Speaking of Mr. Masnick, he live tweeted that his blood pressure was being elevated by the hearing because, as usual, “Congress doesn’t get the internet.” This is a familiar cheap shot available to anybody with an axe to grind.  One can start the sentence “Congress doesn’t get _______” and find any citizen or group to fill in that blank with their personal gripe du jour.  Of course it was very clear that certain lawmakers, including Hon. Collins, Hon. Chu, and Hon. Goodlatte, that Congress is not at all willing to automatically swallow unsubstantiated, academic theory as the sole basis for rewriting a legal system that has made the United States a leader in the professional production of creative and cultural works for more than two centuries. And had there been any creators asked to testify, they would have clearly demonstrated that academics like Professor Samuelson don’t know the first thing about the production of creative works or the nature of protecting them.  Somehow, all this translates into the failure of congress to understand the internet, but maybe it’s not that so much as some of the ideas being presented are kinda dumb and transparently self-serving.

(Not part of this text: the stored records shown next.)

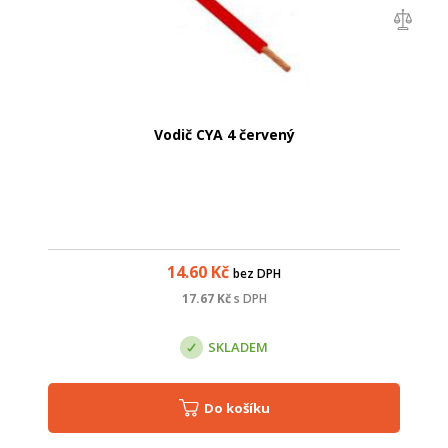
Vodič CYA 4 červený
14.60
Kč
bez DPH
17.67
Kč
s DPH
SKLADEM
Do košíku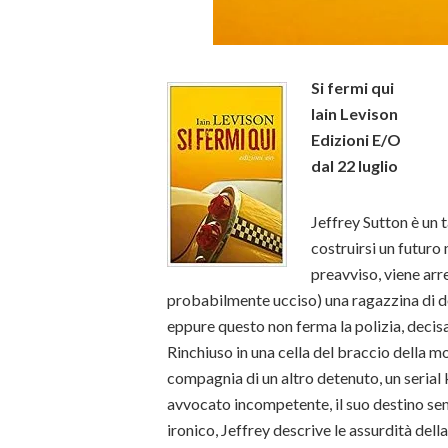
Si fermi qui
Iain Levison
Edizioni E/O
dal 22 luglio
Jeffrey Sutton è un t
costruirsi un futuro 
preavviso, viene arr
probabilmente ucciso) una ragazzina di do
eppure questo non ferma la polizia, decisa
Rinchiuso in una cella del braccio della mo
compagnia di un altro detenuto, un serial k
avvocato incompetente, il suo destino s
ironico, Jeffrey descrive le assurdità dell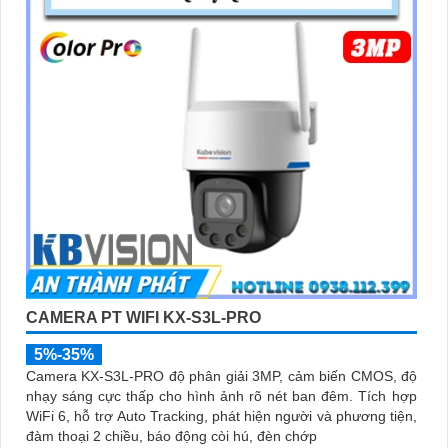
CAMERA PT WIFI KX-S3L-PRO
5%-35%
Camera KX-S3L-PRO độ phân giải 3MP, cảm biến CMOS, độ
nhạy sáng cực thấp cho hình ảnh rõ nét ban đêm. Tích hợp
WiFi 6, hỗ trợ Auto Tracking, phát hiện người và phương tiện,
đàm thoại 2 chiều, báo động còi hú, đèn chớp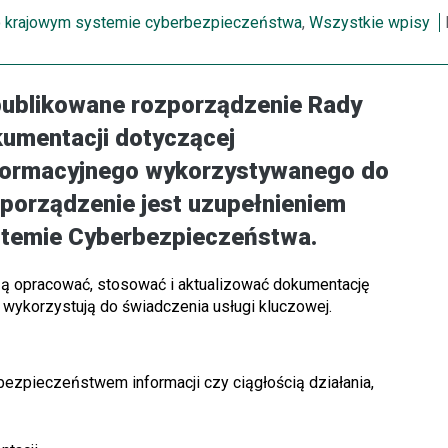
 krajowym systemie cyberbezpieczeństwa
,
Wszystkie wpisy
opublikowane rozporządzenie Rady
umentacji dotyczącej
formacyjnego wykorzystywanego do
zporządzenie jest uzupełnieniem
stemie Cyberbezpieczeństwa.
ą opracować, stosować i aktualizować dokumentację
wykorzystują do świadczenia usługi kluczowej.
bezpieczeństwem informacji czy ciągłością działania,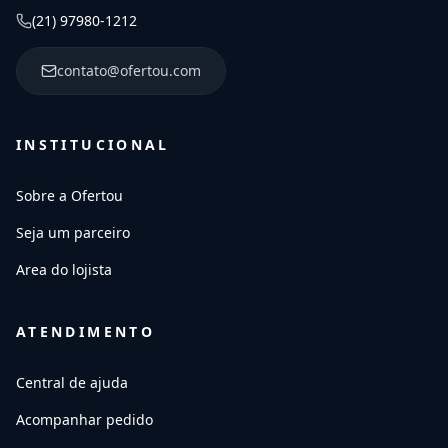
(21) 97980-1212
contato@ofertou.com
INSTITUCIONAL
Sobre a Ofertou
Seja um parceiro
Area do lojista
ATENDIMENTO
Central de ajuda
Acompanhar pedido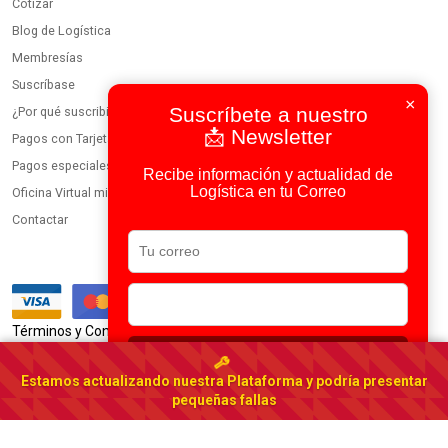
Cotizar
Blog de Logística
Membresías
Suscríbase
×
Suscríbete a nuestro
¿Por qué suscribirse?
📩 Newsletter
Pagos con Tarjeta
Pagos especiales
Recibe información y actualidad de
Logística en tu Correo
Oficina Virtual miembros
Contactar
|
Términos y Condiciones
Política de Privacidad
Suscribirse
Usamos IA en todos nuestros procesos
Estamos actualizando nuestra Plataforma y podría presentar
Portal Logístico Latinoamericano
pequeñas fallas
© 2023-2026 DirectorioDeCarga.com
Web by
Factoría Digital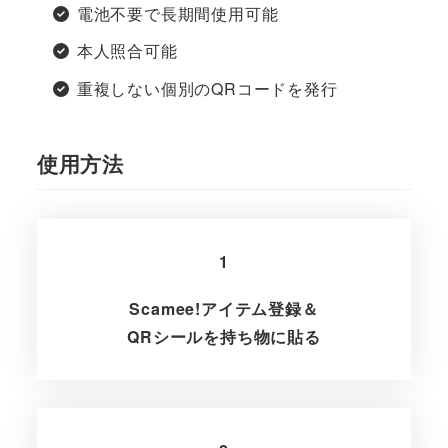
電池不要で長期間使用可能
本人照合可能
重複しない個別のQRコードを発行
使用方法
1
Scamee!アイテム登録＆
QRシールを持ち物に貼る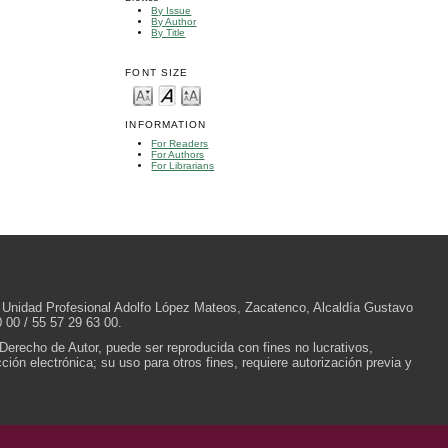
By Issue
By Author
By Title
FONT SIZE
INFORMATION
For Readers
For Authors
For Librarians
/N, Unidad Profesional Adolfo López Mateos, Zacatenco, Alcaldía Gustavo
 00 / 55 57 29 63 00.
 Derecho de Autor, puede ser reproducida con fines no lucrativos,
ión electrónica; su uso para otros fines, requiere autorización previa y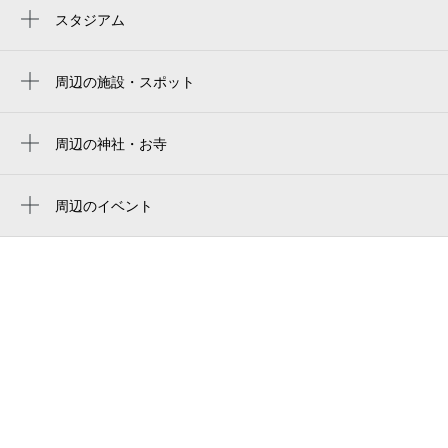
西鉄福岡（天神）駅
スタジアム
福岡市営平和台陸上競技場
渡辺通駅
周辺の施設・スポット
天神駅
渡辺通五丁目通り
薬院駅
토요코인 후쿠오카 텐진
周辺の神社・お寺
中洲川端駅
周辺に神社・お寺が見つかりませんでした。
東横イン福岡天神（旧：東横イン福岡天神
薬院大通駅
南）
周辺のイベント
次代育成落語会 福岡公演
赤坂駅
大衆居酒屋 新 とんトコとん
リアル脱出ゲーム「閉ざされたゲーム世界
祇園駅
山下ワイン食道
からの脱出」（福岡）
呉服町駅
Guest Houseエアーワン
夏はホークス！天神夏まつり2026
庶民の酒場大富豪
てんちかセール2026
バジェット・レンタカー 天神渡辺通店
大阪フィルハーモニー交響楽団 福岡公演
東急ドエルアルス天神
2026
俺の会議室 天神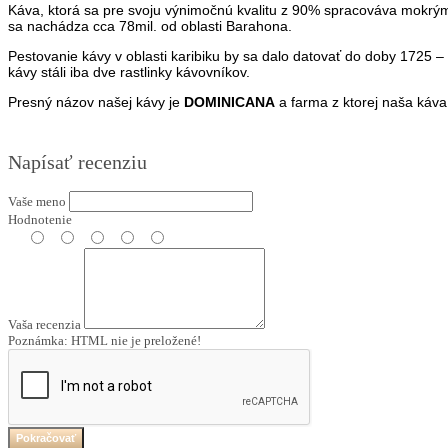
Káva, ktorá sa pre svoju výnimočnú kvalitu z 90% spracováva mokr
sa nachádza cca 78mil.
od oblasti Barahona.
Pestovanie kávy v oblasti karibiku by sa dalo datovať do doby 1725 – 1
kávy stáli iba dve rastlinky kávovníkov.
Presný názov našej kávy je
DOMINICANA
a farma z ktorej naša káv
Napísať recenziu
Vaše meno
Hodnotenie
Vaša recenzia
Poznámka:
HTML nie je preložené!
Pokračovať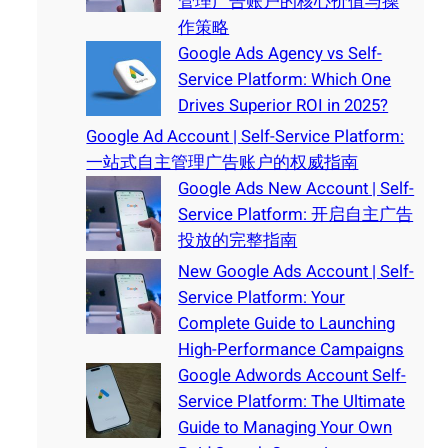
管理广告账户的核心价值与操
作策略
Google Ads Agency vs Self-
Service Platform: Which One
Drives Superior ROI in 2025?
Google Ad Account | Self-Service Platform:
一站式自主管理广告账户的权威指南
Google Ads New Account | Self-
Service Platform: 开启自主广告
投放的完整指南
New Google Ads Account | Self-
Service Platform: Your
Complete Guide to Launching
High-Performance Campaigns
Google Adwords Account Self-
Service Platform: The Ultimate
Guide to Managing Your Own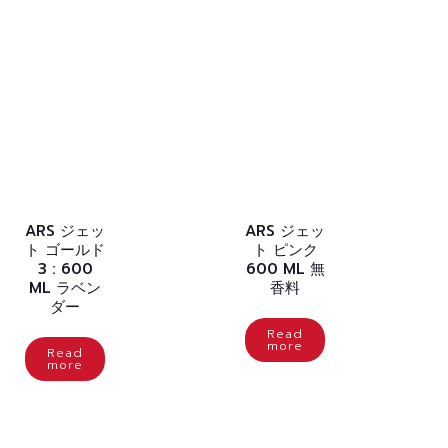
ARS ジェッ
ARS ジェッ
ト ゴールド
ト ピンク
3 : 600
600 ML 無
ML ラベン
香料
ダー
Read
more
Read
more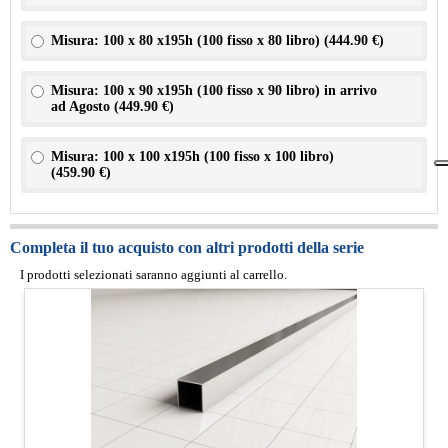
Misura: 100 x 80 x195h (100 fisso x 80 libro) (
444.90 €
)
Misura: 100 x 90 x195h (100 fisso x 90 libro) in arrivo
ad Agosto (
449.90 €
)
Misura: 100 x 100 x195h (100 fisso x 100 libro)
(
459.90 €
)
Completa il tuo acquisto con altri prodotti della serie
I prodotti selezionati saranno aggiunti al carrello.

On that last point, as more hearings like this one are convened in what will surely be a years-long process toward some kind of reform, we should not forget who the monied interests are that have the most to gain from weaker copyright laws.  The premise most often asserted in the name of “consensus” is that we cannot allow supposedly outdated legal systems to stand in the way of innovations that benefit society.  Again, this is a perfectly reasonable sounding position, but there should not be a lawmaker of any party who does not include economic growth in his or her definition of innovation, and this recent article in The Daily Beast should serve as a caution in light of the fact that intellectual property supported jobs still number in the tens of millions.  As the article’s author Joel Kotkin points out, “Today’s tech moguls don’t employ many Americans, they don’t pay very much in taxes or tend to share much of their wealth, and they live in a separate world that few of us could ever hope to enter. But while spending millions bending the political process to pad their bottom lines, they’ve remained far more popular than past plutocrats, with 72 percent of Americans expressing positive feelings for the industry, compared to 30 percent for banking and 20 percent for oil and gas.”

Copyright may be a little hard to understand, and some members of congress might not “get” the internet, but it doesn’t take a law degree or expertise in code writing to know what a contemporary Robber Baron looks like, does it?